TRECHO DO DOCUMENTO:
########

Postado em: 3 jun 2013 às 18:14
“Deus não morreu. Ele tornou-se Dinheiro”. Confira abaixo a excelente
entrevista com Giorgio Agamben, um dos principais intelectuais de sua geração.
“O capitalismo é uma religião, e a mais feroz, implacável e irracional
religião que jamais existiu, porque não conhece nem redenção nem trégua. Ela
celebra um culto ininterrupto cuja liturgia é o trabalho e cujo objeto é o
dinheiro”, afirma Giorgio Agamben, em entrevista concedida a Peppe Salvà.
Giorgio Agamben é um dos maiores filósofos vivos. Amigo de Pasolini e de
Heidegger, foi definido pelo Times e pelo Le Monde como uma das dez mais
importantes cabeças pensantes do mundo. Pelo segundo ano consecutivo ele
transcorreu um longo período de férias em Scicli, na Sicília, Itália, onde
concedeu a entrevista.

########

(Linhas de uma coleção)
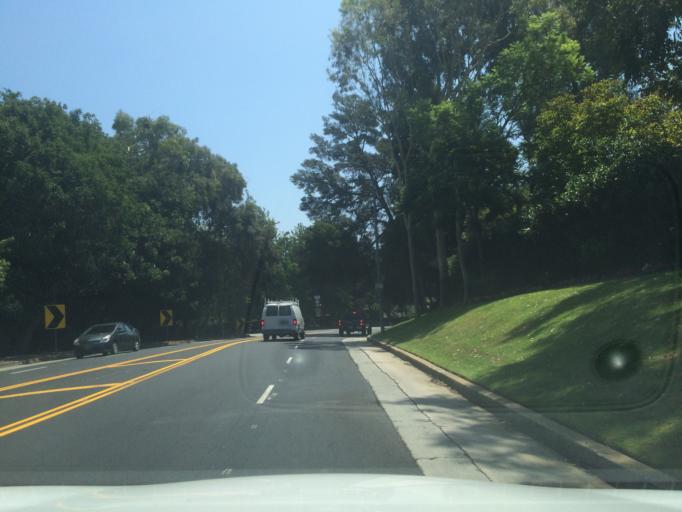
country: US
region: California
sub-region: Los Angeles County
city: Beverly Hills
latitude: 34.0803
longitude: -118.4238
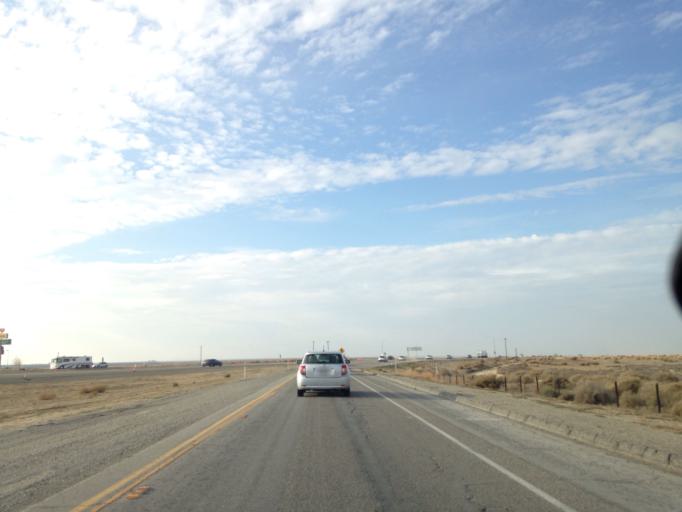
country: US
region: California
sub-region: Kern County
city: Lost Hills
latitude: 35.6177
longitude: -119.6532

########

TAREFA ESCRITA A: De acordo com o texto sobre Giorgio Agamben, por que o capitalismo seria a religião mais feroz, implacável e irracional que jamais existiu? Responda em uma a três frases.
TAREFA ESCRITA B: Em que cidade, segundo o texto sobre Giorgio Agamben, o filósofo concedeu a entrevista?
As linhas constituem material à parte, independente do texto.

RESPOSTA COMPLETA A: Segundo Agamben, o capitalismo é a religião mais feroz, implacável e irracional que jamais existiu porque não conhece nem redenção nem trégua.

RESPOSTA COMPLETA B: Em Scicli, na Sicília, Itália.